In 2006, Vizrt acquired Ardendo, a digital asset management company serving the television broadcast industry, based in Sweden.

In 2008, Vizrt acquired Escenic, a Norwegian developer of content management software for digital media publishing. Escenic technologies are used by many news media websites, including The Globe and Mail, the Times Online, The Daily Telegraph, and Welt Online.

In October 2010, Vizrt formalized its strategic collaboration with Stergen Hi-Tech Ltd. Stergen develops 2D to 3D video conversion technologies for the TV sports market.

In November 2010, Vizrt entered into a terms sheet with Swiss company LiberoVision AG, a developer of virtual sports enhancements. Vizrt fully acquired LiberoVision in 2012. Liberovision was then rebranded to Viz Libero. The CEP of LiberoVision, Stephan Würmlin Stadler, was appointed EVP Sports, managing Vizrt's sports production tools.

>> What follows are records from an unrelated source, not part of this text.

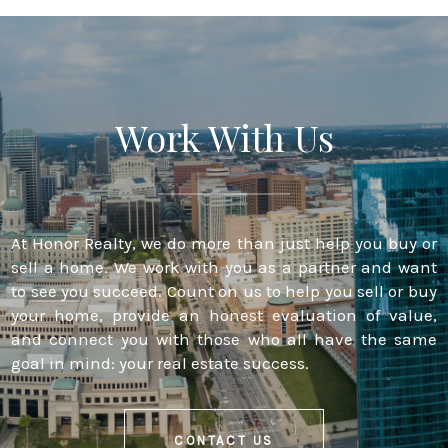
Work With Us
At Honor Realty, we do more than just help you buy or
sell a home. We work with you as a partner and want
to see you succeed. Count on us to help you sell or buy
your home, provide an honest evaluation of value,
and connect you with those who all have the same
goal in mind: your real estate success.
CONTACT US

On November 13, 2013, Vizrt announced plans to sell its online production tools, formerly Escenic, to CCI of Denmark. As of January 7, 2014, Vizrt has completed sale of 75.5 percent of Escenic's outstanding share capital.

On the same day, November 13, 2013, Vizrt announced intentions to acquire Mosart Medialab from TV 2 Norway. The acquisition brought the Mosart control room automation system into the Vizrt product line. The system was renamed Viz Mosart and facilitated the creation of the Viz Opus control room in a box system.

On 10 November 2014, the company entered into a merger agreement with Nordic Capital. The merger was approved by an extraordinary general meeting of the company on 18 December 2014. On 19 March 2015, it was announced that all pre-closing conditions set out in the merger agreement had been fulfilled, and the merger was subsequently consummated on 19 March 2015. The acquisition removed Vizrt from the Oslo stock exchange.

In May 2019, Vizrt acquired all shares of the company NewTek for a sum of 95.25 million, disclosed in their Q2 report.

==Noteworthy events==
Vizrt's Viz Virtual Studio software and Viz Engine renderer were an integral part of the success of the first remote “holographic” live interviews conducted by CNN during the 2008 U.S. presidential election. Tracking data from the cameras in CNN's Election Center was processed by Viz Virtual Studio software. From the images captured, a specially developed Viz Engine plug-in, created a full 3D representation of the person. CNN also uses Vizrt for its award-winning MAM system, for broadcast graphics and for streaming to mobile.

Also in 2008, Vizrt technology powered a play-along version of “Who Wants to Be A Millionaire,” which aired on TV2 Norway. The show featured web-interactive elements. Viz Multi Platform Suite delivered real-time 3D graphics to the show's online participants. PGA Tour Productions selected Viz Ardome media asset management software to manage its HD and SD content in 2009.
Also in 2009, ZDF (Zweites Deutsches Fernsehen), a German public-service broadcaster, began broadcasting using Vizrt's Virtual Studio and graphics systems.

In 2010, GMA Network, a Philippine commercial broadcast network, implemented Vizrt technology for the coverage of the Philippine national elections.

In 2011, Escenic and Sveriges Television (SVT) demonstrated the world's first professional website using on responsive design in the Escenic Content Engine.

In 2012, Vizrt provided graphic, video and online tools for three major events; the London Olympic Games, Euro2012 and the U.S. Presidential Election. For the U.S. Presidential Election, Vizrt graphics and video tools were used by almost all of the major U.S. broadcasters including ABC, CBS, Fox News, CNN, Univision. Global Broadcasters using Vizrt to cover the election included BBC, Sky News, CBC, Al Jazeera and many others.

In 2014, Vizrt provided virtual graphics and on-air graphics for Fox Sport's coverage of the Super Bowl and Daytona 500. Vizrt also provided graphics systems for the Olympics in Sochi for customers such as TV 2 Norway, Viasat in Sweden and Sky Italia as well as provided Viz World customers access to satellite imagery that were continuously being collected during the games.